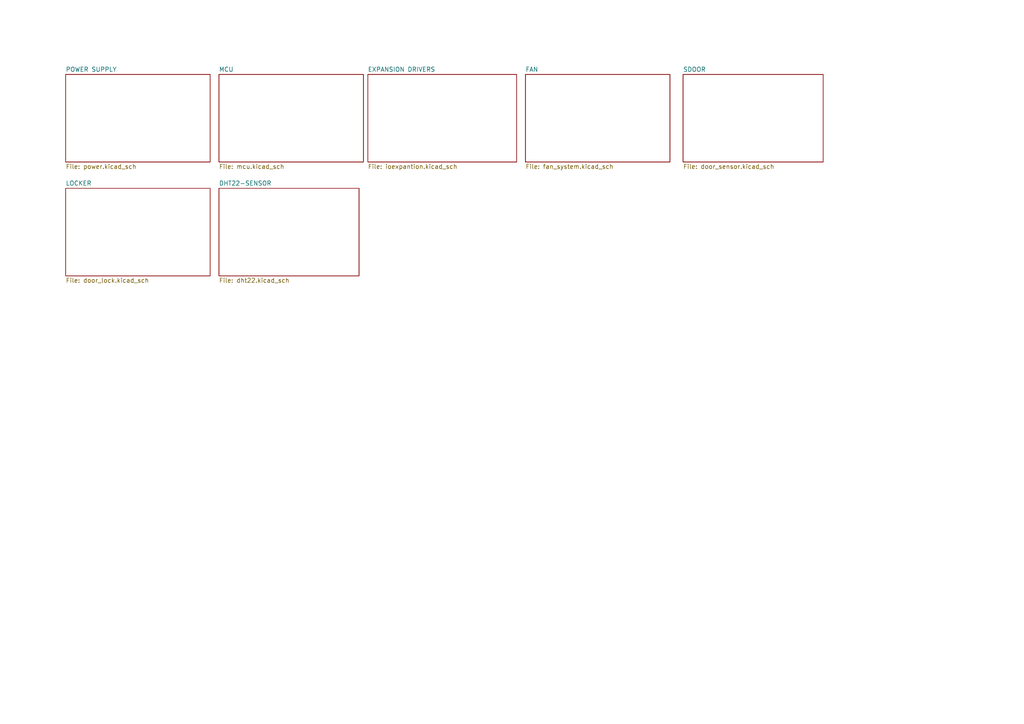
<source format=kicad_sch>
(kicad_sch (version 20230121) (generator eeschema)

  (uuid 12f1b997-8c5f-4ef7-b036-7873ddaba48e)

  (paper "A4")

  (title_block
    (title "Project Kratos PCB")
    (company "Vortex")
  )

  


  (sheet (at 19.05 21.59) (size 41.91 25.4) (fields_autoplaced)
    (stroke (width 0.1524) (type solid))
    (fill (color 0 0 0 0.0000))
    (uuid 170159aa-55fb-4081-b17a-e6a087b2344c)
    (property "Sheetname" "POWER SUPPLY" (at 19.05 20.8784 0)
      (effects (font (size 1.27 1.27)) (justify left bottom))
    )
    (property "Sheetfile" "power.kicad_sch" (at 19.05 47.5746 0)
      (effects (font (size 1.27 1.27)) (justify left top))
    )
    (instances
      (project "kratos-pcb"
        (path "/12f1b997-8c5f-4ef7-b036-7873ddaba48e" (page "2"))
      )
    )
  )

  (sheet (at 152.4 21.59) (size 41.91 25.4) (fields_autoplaced)
    (stroke (width 0.1524) (type solid))
    (fill (color 0 0 0 0.0000))
    (uuid 40f2ff16-84bd-4283-bb2c-5258389cef5b)
    (property "Sheetname" "FAN" (at 152.4 20.8784 0)
      (effects (font (size 1.27 1.27)) (justify left bottom))
    )
    (property "Sheetfile" "fan_system.kicad_sch" (at 152.4 47.5746 0)
      (effects (font (size 1.27 1.27)) (justify left top))
    )
    (instances
      (project "kratos-pcb"
        (path "/12f1b997-8c5f-4ef7-b036-7873ddaba48e" (page "5"))
      )
    )
  )

  (sheet (at 198.12 21.59) (size 40.64 25.4) (fields_autoplaced)
    (stroke (width 0.1524) (type solid))
    (fill (color 0 0 0 0.0000))
    (uuid 4443c0c9-e781-4ba2-81ba-b0b59780290a)
    (property "Sheetname" "SDOOR" (at 198.12 20.8784 0)
      (effects (font (size 1.27 1.27)) (justify left bottom))
    )
    (property "Sheetfile" "door_sensor.kicad_sch" (at 198.12 47.5746 0)
      (effects (font (size 1.27 1.27)) (justify left top))
    )
    (instances
      (project "kratos-pcb"
        (path "/12f1b997-8c5f-4ef7-b036-7873ddaba48e" (page "6"))
      )
    )
  )

  (sheet (at 63.5 21.59) (size 41.91 25.4) (fields_autoplaced)
    (stroke (width 0.1524) (type solid))
    (fill (color 0 0 0 0.0000))
    (uuid 6278edd7-c4ea-4e2d-a20d-bed0b1d88716)
    (property "Sheetname" "MCU" (at 63.5 20.8784 0)
      (effects (font (size 1.27 1.27)) (justify left bottom))
    )
    (property "Sheetfile" "mcu.kicad_sch" (at 63.5 47.5746 0)
      (effects (font (size 1.27 1.27)) (justify left top))
    )
    (instances
      (project "kratos-pcb"
        (path "/12f1b997-8c5f-4ef7-b036-7873ddaba48e" (page "3"))
      )
    )
  )

  (sheet (at 106.68 21.59) (size 43.18 25.4) (fields_autoplaced)
    (stroke (width 0.1524) (type solid))
    (fill (color 0 0 0 0.0000))
    (uuid 69401ded-7866-4ef1-bcb6-bf59d95b35e9)
    (property "Sheetname" "EXPANSION DRIVERS" (at 106.68 20.8784 0)
      (effects (font (size 1.27 1.27)) (justify left bottom))
    )
    (property "Sheetfile" "ioexpantion.kicad_sch" (at 106.68 47.5746 0)
      (effects (font (size 1.27 1.27)) (justify left top))
    )
    (instances
      (project "kratos-pcb"
        (path "/12f1b997-8c5f-4ef7-b036-7873ddaba48e" (page "8"))
      )
    )
  )

  (sheet (at 63.5 54.61) (size 40.64 25.4) (fields_autoplaced)
    (stroke (width 0.1524) (type solid))
    (fill (color 0 0 0 0.0000))
    (uuid ab0aa194-5f27-4f16-bd8b-12afa764e651)
    (property "Sheetname" "DHT22-SENSOR" (at 63.5 53.8984 0)
      (effects (font (size 1.27 1.27)) (justify left bottom))
    )
    (property "Sheetfile" "dht22.kicad_sch" (at 63.5 80.5946 0)
      (effects (font (size 1.27 1.27)) (justify left top))
    )
    (instances
      (project "kratos-pcb"
        (path "/12f1b997-8c5f-4ef7-b036-7873ddaba48e" (page "9"))
      )
    )
  )

  (sheet (at 19.05 54.61) (size 41.91 25.4) (fields_autoplaced)
    (stroke (width 0.1524) (type solid))
    (fill (color 0 0 0 0.0000))
    (uuid bcabd817-9513-4d0c-a70f-0efd675264f1)
    (property "Sheetname" "LOCKER" (at 19.05 53.8984 0)
      (effects (font (size 1.27 1.27)) (justify left bottom))
    )
    (property "Sheetfile" "door_lock.kicad_sch" (at 19.05 80.5946 0)
      (effects (font (size 1.27 1.27)) (justify left top))
    )
    (instances
      (project "kratos-pcb"
        (path "/12f1b997-8c5f-4ef7-b036-7873ddaba48e" (page "7"))
      )
    )
  )

  (sheet_instances
    (path "/" (page "1"))
  )
)

</source>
....
Work to be completed -
Each entry above should be copied word for word, with the images omitted.

Exercise output -
<source format=kicad_sch>
(kicad_sch (version 20230121) (generator eeschema)

  (uuid 12f1b997-8c5f-4ef7-b036-7873ddaba48e)

  (paper "A4")

  (title_block
    (title "Project Kratos PCB")
    (company "Vortex")
  )

  


  (sheet (at 19.05 21.59) (size 41.91 25.4) (fields_autoplaced)
    (stroke (width 0.1524) (type solid))
    (fill (color 0 0 0 0.0000))
    (uuid 170159aa-55fb-4081-b17a-e6a087b2344c)
    (property "Sheetname" "POWER SUPPLY" (at 19.05 20.8784 0)
      (effects (font (size 1.27 1.27)) (justify left bottom))
    )
    (property "Sheetfile" "power.kicad_sch" (at 19.05 47.5746 0)
      (effects (font (size 1.27 1.27)) (justify left top))
    )
    (instances
      (project "kratos-pcb"
        (path "/12f1b997-8c5f-4ef7-b036-7873ddaba48e" (page "2"))
      )
    )
  )

  (sheet (at 152.4 21.59) (size 41.91 25.4) (fields_autoplaced)
    (stroke (width 0.1524) (type solid))
    (fill (color 0 0 0 0.0000))
    (uuid 40f2ff16-84bd-4283-bb2c-5258389cef5b)
    (property "Sheetname" "FAN" (at 152.4 20.8784 0)
      (effects (font (size 1.27 1.27)) (justify left bottom))
    )
    (property "Sheetfile" "fan_system.kicad_sch" (at 152.4 47.5746 0)
      (effects (font (size 1.27 1.27)) (justify left top))
    )
    (instances
      (project "kratos-pcb"
        (path "/12f1b997-8c5f-4ef7-b036-7873ddaba48e" (page "5"))
      )
    )
  )

  (sheet (at 198.12 21.59) (size 40.64 25.4) (fields_autoplaced)
    (stroke (width 0.1524) (type solid))
    (fill (color 0 0 0 0.0000))
    (uuid 4443c0c9-e781-4ba2-81ba-b0b59780290a)
    (property "Sheetname" "SDOOR" (at 198.12 20.8784 0)
      (effects (font (size 1.27 1.27)) (justify left bottom))
    )
    (property "Sheetfile" "door_sensor.kicad_sch" (at 198.12 47.5746 0)
      (effects (font (size 1.27 1.27)) (justify left top))
    )
    (instances
      (project "kratos-pcb"
        (path "/12f1b997-8c5f-4ef7-b036-7873ddaba48e" (page "6"))
      )
    )
  )

  (sheet (at 63.5 21.59) (size 41.91 25.4) (fields_autoplaced)
    (stroke (width 0.1524) (type solid))
    (fill (color 0 0 0 0.0000))
    (uuid 6278edd7-c4ea-4e2d-a20d-bed0b1d88716)
    (property "Sheetname" "MCU" (at 63.5 20.8784 0)
      (effects (font (size 1.27 1.27)) (justify left bottom))
    )
    (property "Sheetfile" "mcu.kicad_sch" (at 63.5 47.5746 0)
      (effects (font (size 1.27 1.27)) (justify left top))
    )
    (instances
      (project "kratos-pcb"
        (path "/12f1b997-8c5f-4ef7-b036-7873ddaba48e" (page "3"))
      )
    )
  )

  (sheet (at 106.68 21.59) (size 43.18 25.4) (fields_autoplaced)
    (stroke (width 0.1524) (type solid))
    (fill (color 0 0 0 0.0000))
    (uuid 69401ded-7866-4ef1-bcb6-bf59d95b35e9)
    (property "Sheetname" "EXPANSION DRIVERS" (at 106.68 20.8784 0)
      (effects (font (size 1.27 1.27)) (justify left bottom))
    )
    (property "Sheetfile" "ioexpantion.kicad_sch" (at 106.68 47.5746 0)
      (effects (font (size 1.27 1.27)) (justify left top))
    )
    (instances
      (project "kratos-pcb"
        (path "/12f1b997-8c5f-4ef7-b036-7873ddaba48e" (page "8"))
      )
    )
  )

  (sheet (at 63.5 54.61) (size 40.64 25.4) (fields_autoplaced)
    (stroke (width 0.1524) (type solid))
    (fill (color 0 0 0 0.0000))
    (uuid ab0aa194-5f27-4f16-bd8b-12afa764e651)
    (property "Sheetname" "DHT22-SENSOR" (at 63.5 53.8984 0)
      (effects (font (size 1.27 1.27)) (justify left bottom))
    )
    (property "Sheetfile" "dht22.kicad_sch" (at 63.5 80.5946 0)
      (effects (font (size 1.27 1.27)) (justify left top))
    )
    (instances
      (project "kratos-pcb"
        (path "/12f1b997-8c5f-4ef7-b036-7873ddaba48e" (page "9"))
      )
    )
  )

  (sheet (at 19.05 54.61) (size 41.91 25.4) (fields_autoplaced)
    (stroke (width 0.1524) (type solid))
    (fill (color 0 0 0 0.0000))
    (uuid bcabd817-9513-4d0c-a70f-0efd675264f1)
    (property "Sheetname" "LOCKER" (at 19.05 53.8984 0)
      (effects (font (size 1.27 1.27)) (justify left bottom))
    )
    (property "Sheetfile" "door_lock.kicad_sch" (at 19.05 80.5946 0)
      (effects (font (size 1.27 1.27)) (justify left top))
    )
    (instances
      (project "kratos-pcb"
        (path "/12f1b997-8c5f-4ef7-b036-7873ddaba48e" (page "7"))
      )
    )
  )

  (sheet_instances
    (path "/" (page "1"))
  )
)

</source>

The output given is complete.